**WHAT YOU ARE ASKED TO DO**
Which lines come from the start of the listing through the line holding "right shoulder: (329, 189)"? Restate exactly those, both included, minus the pictures.

**DATA PROVIDED**
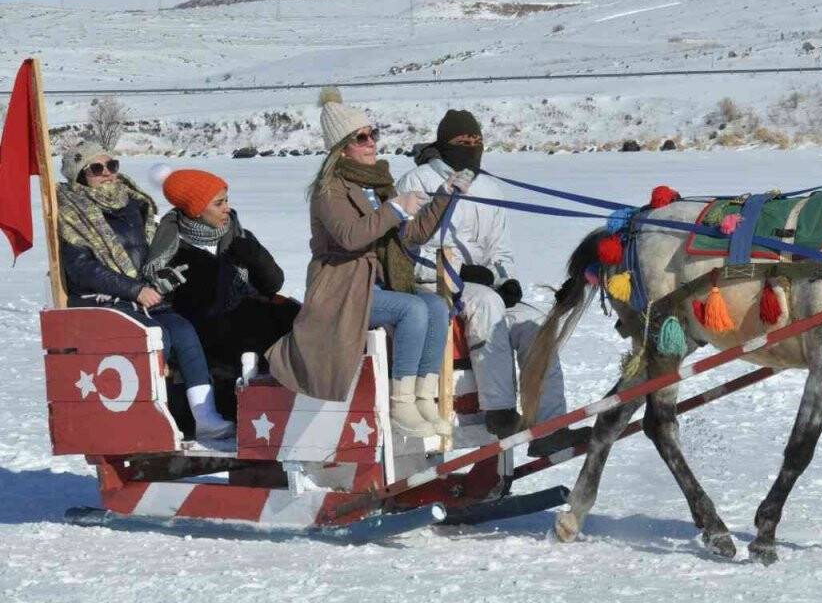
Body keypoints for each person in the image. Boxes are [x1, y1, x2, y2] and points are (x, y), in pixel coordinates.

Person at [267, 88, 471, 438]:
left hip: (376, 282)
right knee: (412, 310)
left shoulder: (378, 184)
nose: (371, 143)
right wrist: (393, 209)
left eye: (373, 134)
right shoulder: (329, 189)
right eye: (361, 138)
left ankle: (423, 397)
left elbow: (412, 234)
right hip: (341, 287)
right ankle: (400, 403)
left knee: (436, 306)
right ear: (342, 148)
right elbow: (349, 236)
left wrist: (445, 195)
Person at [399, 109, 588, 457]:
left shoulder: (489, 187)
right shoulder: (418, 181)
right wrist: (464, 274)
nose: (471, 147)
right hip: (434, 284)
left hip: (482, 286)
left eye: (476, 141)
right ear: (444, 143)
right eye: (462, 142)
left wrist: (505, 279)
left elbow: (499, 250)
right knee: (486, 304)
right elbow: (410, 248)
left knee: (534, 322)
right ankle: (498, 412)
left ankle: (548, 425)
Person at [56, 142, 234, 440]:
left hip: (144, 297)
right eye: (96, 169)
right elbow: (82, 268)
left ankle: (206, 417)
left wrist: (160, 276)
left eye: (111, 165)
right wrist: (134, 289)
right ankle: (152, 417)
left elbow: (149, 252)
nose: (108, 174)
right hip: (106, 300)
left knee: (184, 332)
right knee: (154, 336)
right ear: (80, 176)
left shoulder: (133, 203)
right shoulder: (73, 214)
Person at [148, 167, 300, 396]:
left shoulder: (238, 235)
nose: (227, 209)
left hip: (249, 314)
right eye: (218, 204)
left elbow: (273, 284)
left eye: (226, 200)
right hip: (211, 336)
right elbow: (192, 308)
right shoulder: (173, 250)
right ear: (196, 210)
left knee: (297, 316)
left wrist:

**ANSWER SECTION**
Body keypoints for each person in the image. Boxes are [x1, y1, x2, y2] and points are (x, y), in pixel coordinates.

Person at [267, 88, 471, 438]:
left hip: (376, 282)
right knee: (412, 310)
left shoulder: (378, 184)
nose: (371, 143)
right wrist: (393, 209)
left eye: (373, 134)
right shoulder: (329, 189)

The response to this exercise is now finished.